# [Attività]
Trascrivi parola per parola il passo del testo selezionato che va da “Roger Cohen” fino a “il nuovo Presidente.” compreso.

# [Testo selezionato]
★ ★ ★ ★
Le settimane trascorse dal’8 novembre 2016 hanno dimostrato come Trump disprezzi i suoi sostenitori. Lui vuole “prosciugare la palude” attraverso il nepotismo, vuole dare potere agli emarginati attraverso le coccole ai super ricchi e gettare l’etica dell’America laboriosa fuori dalla finestra di quell’appartamento rivestito d’oro in cima alla sua torre: è stata un’ostentazione rivoltante. Con il tempo crescerà il numero di americani che andrà ad affiancare Meryl Streep. La gente vedrà che è stata raggirata da un attore meschino e superficiale. Ma, per finirla con Trump, i liberal dovranno fare i conti con il fatto che hanno perso di vista il loro paese.

                                                                                              Roger Cohen

 

 

Sul “Venerdì” di “Repubblica” dello stesso giorno, 13 gennaio 2017 è uscito un’interessante intervista che Vittorio Zucconi ha fatto al politologo Benjamin Barber, alle pagine 28-31.

                        Il partito dei sindaci? Ci salverà da Trump

Da New York a Los Angeles, le città daranno battaglia su clima e immigrati. Solo loro possono fermare il nuovo Presidente.
★ ★ ★ ★
# [Voci elencate]
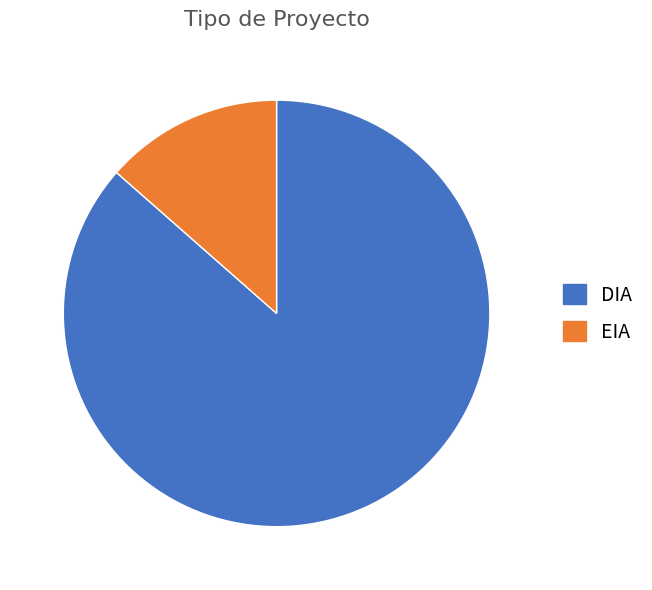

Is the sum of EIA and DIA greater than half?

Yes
★ ★ ★ ★
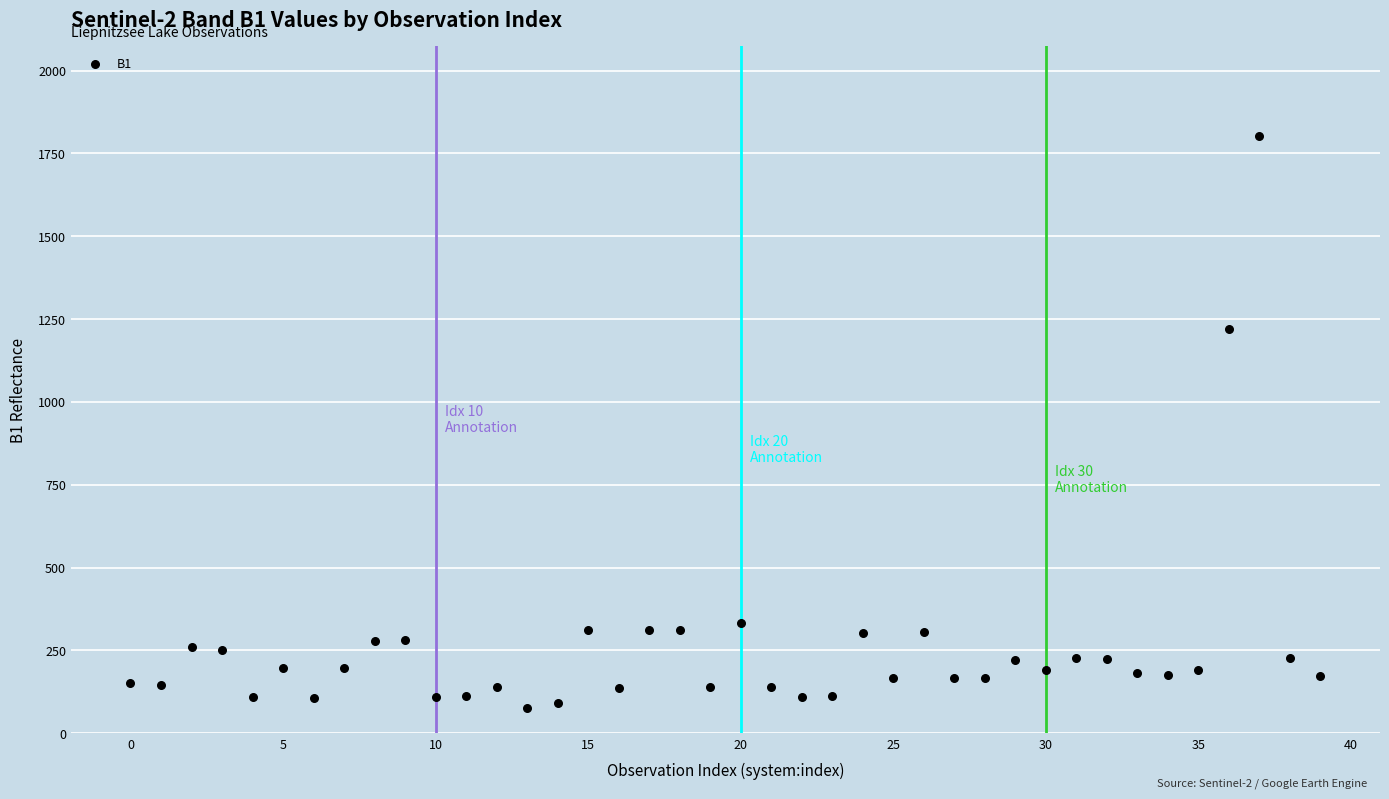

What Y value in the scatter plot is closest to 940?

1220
★ ★ ★ ★
# [La tua soluzione]
Roger Cohen

 

 

Sul “Venerdì” di “Repubblica” dello stesso giorno, 13 gennaio 2017 è uscito un’interessante intervista che Vittorio Zucconi ha fatto al politologo Benjamin Barber, alle pagine 28-31.

                        Il partito dei sindaci? Ci salverà da Trump

Da New York a Los Angeles, le città daranno battaglia su clima e immigrati. Solo loro possono fermare il nuovo Presidente.